Intervention de Marc Andéol

Réunion du mercredi 6 juin 2018 à 14h00
Commission d'enquête sur les maladies et pathologies professionnelles dans l'industrie risques chimiques, psychosociaux ou physiques et les moyens à déployer pour leur élimination

Marc Andéol, coordinateur de l'Association médicale pour la prise en charge des maladies éliminables (APCME) :

La construction du système, l'activité de recherche proprement dite, s'est déroulée dans des conditions optimales. Elle s'est déroulée dans une réalité désormais disparue, à savoir les centres médicaux mutualistes des Bouches-du-Rhône, qui étaient dirigés par des médecins, dans un rapport d'égalité avec des mutualistes qui travaillaient dans les entreprises du bassin. Nous avons eu la possibilité de perdre une infinité de temps à procéder à des tests, à des essais et à fabriquer les premières versions informatisées. Nous n'aurions jamais pu construire un tel système dans le milieu libéral.

Les médecins libéraux de notre environnement ont vite pris l'habitude d'utiliser le service qui se mettait en place, au point que, lorsque les fax sont apparus, l'APCME s'est constituée et les médecins libéraux sont devenus majoritaires.

Nous n'avons pas organisé de formations, au sens où vous l'entendez. Nous avons organisé des journées de présentation du système, bien entendu, mais la formation s'est faite dans la pratique, c'est-à-dire dans la prise en charge des cas. La fiche individuelle de synthèse est un peu comme une correspondance entre le médecin et le pôle de gestion du réseau. Dans les réponses, on s'efforçait toujours d'être très explicites pour que la prise en charge des cas soit formatrice. Les médecins les plus expérimentés sont indéniablement ceux qui ont affronté et résolu un grand nombre de cas.

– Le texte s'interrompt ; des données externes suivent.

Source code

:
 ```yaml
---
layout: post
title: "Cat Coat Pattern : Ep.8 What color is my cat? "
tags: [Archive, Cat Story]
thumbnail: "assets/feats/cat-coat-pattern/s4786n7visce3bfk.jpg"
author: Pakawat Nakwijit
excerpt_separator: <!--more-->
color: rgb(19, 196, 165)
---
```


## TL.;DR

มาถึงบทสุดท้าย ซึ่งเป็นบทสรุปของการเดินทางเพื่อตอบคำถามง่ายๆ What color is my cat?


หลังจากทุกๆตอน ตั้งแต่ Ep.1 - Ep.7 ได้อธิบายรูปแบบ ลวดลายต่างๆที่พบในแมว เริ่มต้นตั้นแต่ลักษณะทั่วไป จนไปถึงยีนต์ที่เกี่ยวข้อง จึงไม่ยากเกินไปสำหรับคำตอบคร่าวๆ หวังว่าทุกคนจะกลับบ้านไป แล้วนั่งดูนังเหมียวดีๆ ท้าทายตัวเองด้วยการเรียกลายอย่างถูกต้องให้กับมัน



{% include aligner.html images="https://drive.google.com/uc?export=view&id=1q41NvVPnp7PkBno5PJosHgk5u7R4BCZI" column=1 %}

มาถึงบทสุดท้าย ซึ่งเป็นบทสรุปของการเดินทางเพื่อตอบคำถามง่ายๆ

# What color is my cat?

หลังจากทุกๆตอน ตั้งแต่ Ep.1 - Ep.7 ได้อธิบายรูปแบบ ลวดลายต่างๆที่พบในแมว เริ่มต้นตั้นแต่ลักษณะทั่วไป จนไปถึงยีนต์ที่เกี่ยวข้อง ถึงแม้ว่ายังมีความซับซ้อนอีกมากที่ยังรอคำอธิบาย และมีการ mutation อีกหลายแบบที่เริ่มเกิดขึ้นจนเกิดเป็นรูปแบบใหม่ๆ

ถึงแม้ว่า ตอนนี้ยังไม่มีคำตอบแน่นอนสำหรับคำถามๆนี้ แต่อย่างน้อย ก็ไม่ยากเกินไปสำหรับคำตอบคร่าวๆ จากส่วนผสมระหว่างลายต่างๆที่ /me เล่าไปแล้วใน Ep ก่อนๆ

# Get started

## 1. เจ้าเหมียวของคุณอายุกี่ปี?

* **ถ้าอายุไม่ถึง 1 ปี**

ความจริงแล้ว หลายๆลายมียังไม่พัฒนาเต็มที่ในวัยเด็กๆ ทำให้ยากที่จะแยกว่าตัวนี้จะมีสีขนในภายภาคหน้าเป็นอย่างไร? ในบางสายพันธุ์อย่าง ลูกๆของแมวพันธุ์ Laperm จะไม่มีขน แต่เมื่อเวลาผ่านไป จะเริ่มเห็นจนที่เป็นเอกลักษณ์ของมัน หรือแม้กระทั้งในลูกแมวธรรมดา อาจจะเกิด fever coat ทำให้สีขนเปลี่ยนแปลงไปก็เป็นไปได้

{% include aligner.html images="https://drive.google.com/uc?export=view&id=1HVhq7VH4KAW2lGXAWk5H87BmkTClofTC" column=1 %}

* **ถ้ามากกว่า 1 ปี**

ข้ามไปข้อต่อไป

S'agissant de l'information du médecin, nous prônons une approche progressive : l'assurance maladie pourrait faire un premier pas en mettant en ligne les situations qui sont à l'origine des maladies professionnelles ; parler du « risque X avéré » serait une avancée. Par ailleurs, nous avons été marqués par une approche développée, par exemple, dans l'ouvrage Plans and the structure of behavior, de George Miller, Eugene Galanter et Karl Pribram, sur la façon d'aborder les problèmes complexes. Cet ouvrage mettait en évidence la différence entre la mise en oeuvre d'algorithmes systématiques, mais coûteux en temps – et, souvent, en argent –, et la mise en oeuvre de méthodes plus astucieuses, fondées sur le comportement vraisemblable de l'être humain, qui délimitent plus étroitement l'espace à explorer. Dans cette veine, nous avons préféré les approches pratiques aux approches systématiques. Connaître le « risque X avéré » est fondamental, d'autant il est écrit quelque part dans les archives de la sécurité sociale. Je suis persuadé que si l'information est accessible à tous, en ligne, les ajustements se feront. D'ailleurs, lorsque j'ai démarré, je n'y connaissais absolument rien, je me suis formé jour après jour, dans l'action.

Quant à la recherche, nous n'en avons quasiment pas fait. Néanmoins, nous avons eu un échange avec un chercheur de renommée mondiale, le professeur Paolo Boffetta, à propos d'une hypothèse que nous avions posée et qui concernait le golfe de Fos-sur-Mer. En recensant les cas – hommes et postes de travail ,– nous avons accumulé une documentation qui montre que des cas de leucémie adviennent dans des environnements où les teneurs en benzène peuvent être très faibles, mais où il y a de grandes quantités d'hydrocarbures aromatiques polycycliques (HAP).

Or, nous avions trouvé une publication du professeur Boffetta dans laquelle il indiquait que les HAP étaient susceptibles de causer des leucémies. Nous lui avons envoyé notre documentation et il nous a confirmé qu'il fallait chercher dans cette direction. Depuis, nous n'avons trouvé personne à la faculté de médecine de Marseille pour conduire une recherche de ce type, mais l'anecdote illustre le fait que les médecins généralistes, par leurs observations, peuvent faire surgir des hypothèses qui intéressent l'activité de recherche plus fondamentale.